Show up, even on the bad days. Celebrate small wins. Keep promises.
Love without words is loyalty in action.
Hira doesn’t keep score. She just keeps faith. And that’s a leadership lesson I remind myself of often, lead in a way that people want to greet you when you walk in the room.
Reflection: The Silent Mirror
Sometimes, late at night, I’ll find her asleep near my desk while I’m still working on architecture diagrams or writing notes for my team.
She doesn’t need my attention; she just needs my presence.
And that small act of quiet companionship feels like leadership distilled to its essence.
It’s not about grand gestures, inspirational speeches, or perfect strategies.

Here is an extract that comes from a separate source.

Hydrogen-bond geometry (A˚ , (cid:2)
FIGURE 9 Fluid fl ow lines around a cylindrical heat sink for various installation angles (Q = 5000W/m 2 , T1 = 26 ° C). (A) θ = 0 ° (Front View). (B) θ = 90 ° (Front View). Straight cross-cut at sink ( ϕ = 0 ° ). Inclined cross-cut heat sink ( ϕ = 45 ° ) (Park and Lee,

It’s about showing up, being steady, and making those around you feel safe enough to rest while you keep watch.
Hira taught me that leading is not about commanding motion. It’s about creating calm. And calm, when consistent, breeds confidence, in dogs, in teams, and in ourselves.
The Takeaway
Leadership, like love, doesn’t always speak.
Sometimes, it just sits beside you until you’re ready to move.

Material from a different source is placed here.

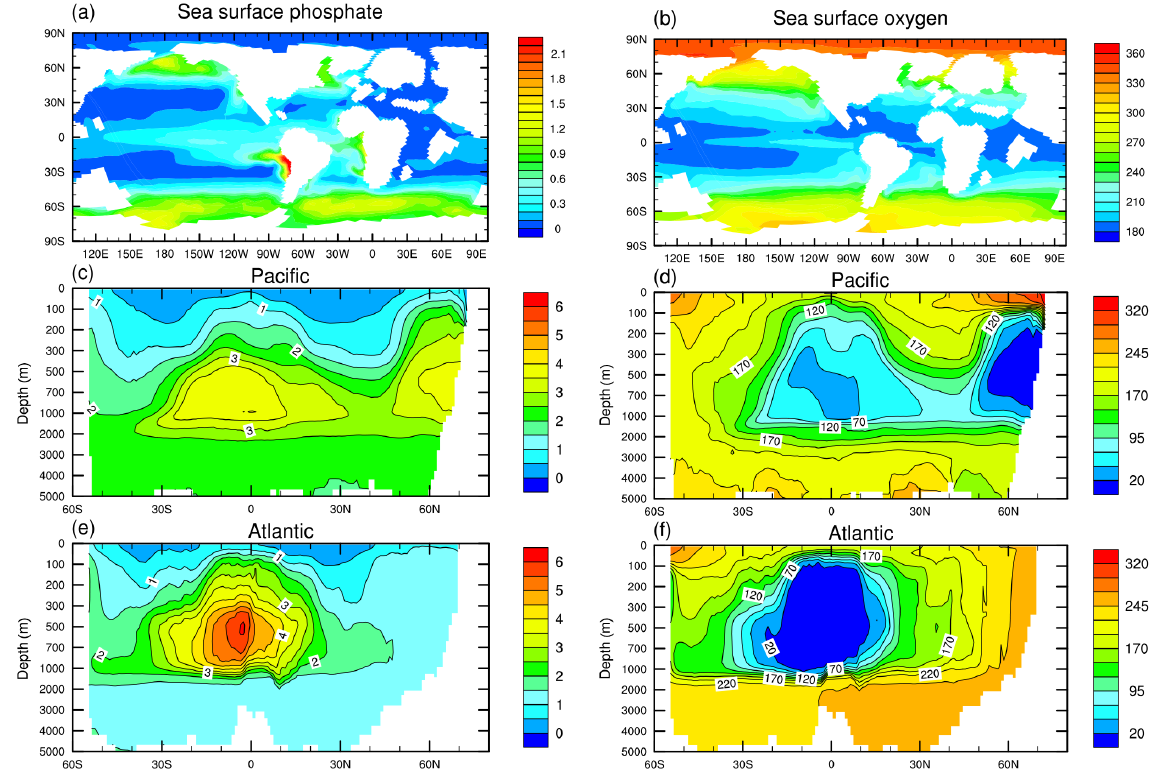
Figure 7. Phosphate (left) and oxygen (right) concentrations (both in µmolL − 1 ) for the surface (a, b) , Pacific (c, d) , and Atlantic (e, f) averaged meridional crosscut. Note the nonlinear vertical axes, used to zoom in on the upper ocean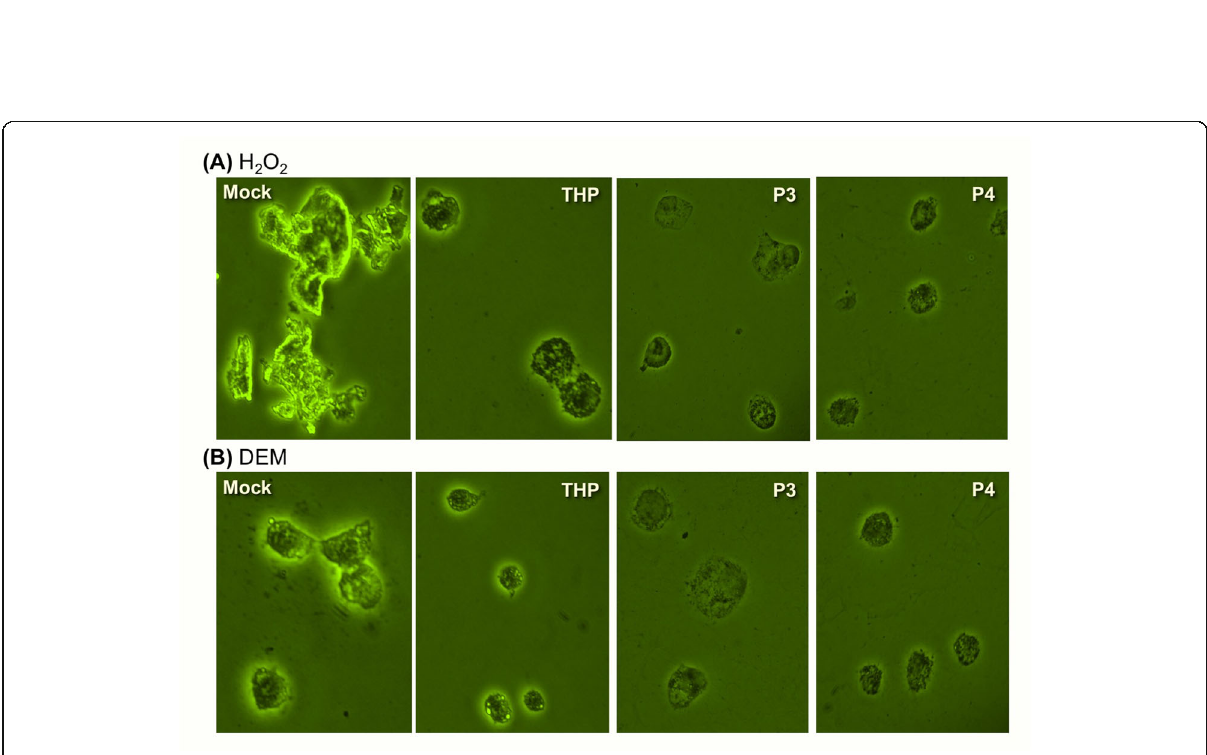
Fig. 5 Fluorescent ex vivo imaging of ROS in HCT-116 cells oxidized with H 2 O 2 or DEM. Cells (10 5 cells/L) were treated as in Fig. 4 and fixed with 2% paraformaldehyde in PBS and observed with Keyence BZ-9000 fluorescence microscope under antifade reagent. The non-fluorescent DCFH- DA is oxidized by ROS into DCF, which irradiates green/yellow fluorescence into and around the stressed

Hira reminded me that empathy isn’t soft, it’s strategic.
That trust is a slow build, not a checklist.
And that presence, patience, and quiet confidence can change more than any presentation ever will.
She may never understand the systems I build, but she’s the best mirror I have for the kind of leader I strive to be, one who listens, steadies, and cares without needing to be heard.
The leadership lessons in this article aren’t metaphors — they’re direct observations of behavioral feedback that most professionals don’t receive honestly from anyone in their working life. A dog mirrors your energy in real-time with no social agenda. Seven days of patient floor-sitting before trust lands is a more accurate model of how trust actually works in teams than any onboarding playbook. If these principles feel obvious, it’s worth asking honestly whether you’re actually practicing them — especially the one about divided attention in meetings.
Eat · Train · Lead Reflection
Eat: Notice what nourishes your relationships. It’s often silence, not words.
Train: Practice pausing before reacting. Patience builds emotional strength.
Lead: Listen before you speak. Presence is the highest form of leadership.
If this resonated, explore the other dimension of Eat · Train · Lead
About the Author
Raj Chanolian is a platform engineering leader, certified personal trainer, and passionate storyteller exploring how discipline, empathy, and mindfulness shape modern leadership. Through fitness, cooking, and everyday lessons from his Schnoodle Hira, he writes about building systems, human and digital that perform with purpose and heart.
What I'd Actually Do
- In your next one-on-one meeting, put the phone face down and close the laptop. Full presence for 30 minutes. Notice if the quality of what you learn changes — it will.
- With a new team member or a struggling relationship at work, try the "sit on the floor" approach: stop coaxing and start being consistent and present. Don't flood them with tasks on day one. Give them time to arrive.
- Before your next high-stakes meeting or difficult conversation, check your energy level and emotional state. If you're arriving frustrated or distracted, take 5 minutes to reset before walking in. Your team reads it before you say a word.
- Clarify the boundaries on your team — not to restrict, but to create safety. When expectations are vague, people probe them. When structure is fair and visible, people move freely within it.
- Write down one leadership principle this week that you believe in but haven't been practicing. Not because you forgot it — but because you got busy. That gap is usually where the work is.